The results of the present study highlight some potential intervention measures that may prevent or at least reduce burnout. The pediatrician’s job should be structured, as far as possible, so as to minimize engagement/satisfaction discrepancy and increase the variety and challenge at work. The amount of satisfying, varied and challenging professional duties (such as teaching medical students in the community and participating in research) should be increased. If possible, disliked duties (such as extra administrative work) should be reduced by being delegated to other personnel.

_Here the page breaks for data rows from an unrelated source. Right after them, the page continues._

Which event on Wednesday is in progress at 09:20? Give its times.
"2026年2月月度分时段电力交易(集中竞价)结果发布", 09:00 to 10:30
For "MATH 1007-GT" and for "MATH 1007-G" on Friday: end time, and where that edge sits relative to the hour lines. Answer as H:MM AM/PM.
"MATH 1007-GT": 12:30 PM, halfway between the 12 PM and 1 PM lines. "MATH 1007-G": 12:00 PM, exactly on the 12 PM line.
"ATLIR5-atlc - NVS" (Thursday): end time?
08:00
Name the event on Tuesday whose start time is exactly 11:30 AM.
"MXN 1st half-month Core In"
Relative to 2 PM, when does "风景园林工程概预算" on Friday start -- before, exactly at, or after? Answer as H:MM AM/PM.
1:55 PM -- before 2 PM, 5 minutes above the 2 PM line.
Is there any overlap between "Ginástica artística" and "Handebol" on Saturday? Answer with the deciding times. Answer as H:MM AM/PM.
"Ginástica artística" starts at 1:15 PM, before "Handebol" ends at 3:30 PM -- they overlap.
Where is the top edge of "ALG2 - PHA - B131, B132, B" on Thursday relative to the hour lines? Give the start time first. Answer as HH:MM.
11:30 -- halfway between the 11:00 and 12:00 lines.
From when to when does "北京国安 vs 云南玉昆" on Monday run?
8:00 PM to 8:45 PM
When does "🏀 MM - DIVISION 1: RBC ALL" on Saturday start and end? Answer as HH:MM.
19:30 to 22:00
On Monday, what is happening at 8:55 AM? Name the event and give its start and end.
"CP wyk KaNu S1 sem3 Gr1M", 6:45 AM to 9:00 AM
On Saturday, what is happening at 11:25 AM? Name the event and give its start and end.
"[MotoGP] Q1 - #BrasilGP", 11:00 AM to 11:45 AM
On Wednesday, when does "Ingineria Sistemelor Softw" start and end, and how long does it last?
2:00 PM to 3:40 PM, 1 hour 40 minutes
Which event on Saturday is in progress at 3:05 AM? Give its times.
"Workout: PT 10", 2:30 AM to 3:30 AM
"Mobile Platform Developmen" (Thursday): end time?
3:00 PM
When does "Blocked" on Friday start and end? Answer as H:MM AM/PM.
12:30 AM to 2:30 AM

A key to implementation of our study’s findings is to address the physicians and encourage them to diversify their job structure match. This can be done in conferences and by the association’s publications, highlighting the advantages of engagement in management, research and teaching activities, as adjunct activities to the clinical service. Even more important, all four HMOs should be addressed and called upon delegate administrative duties to other personnel and to enable and promote their employed pediatricians in the direction of job diversification.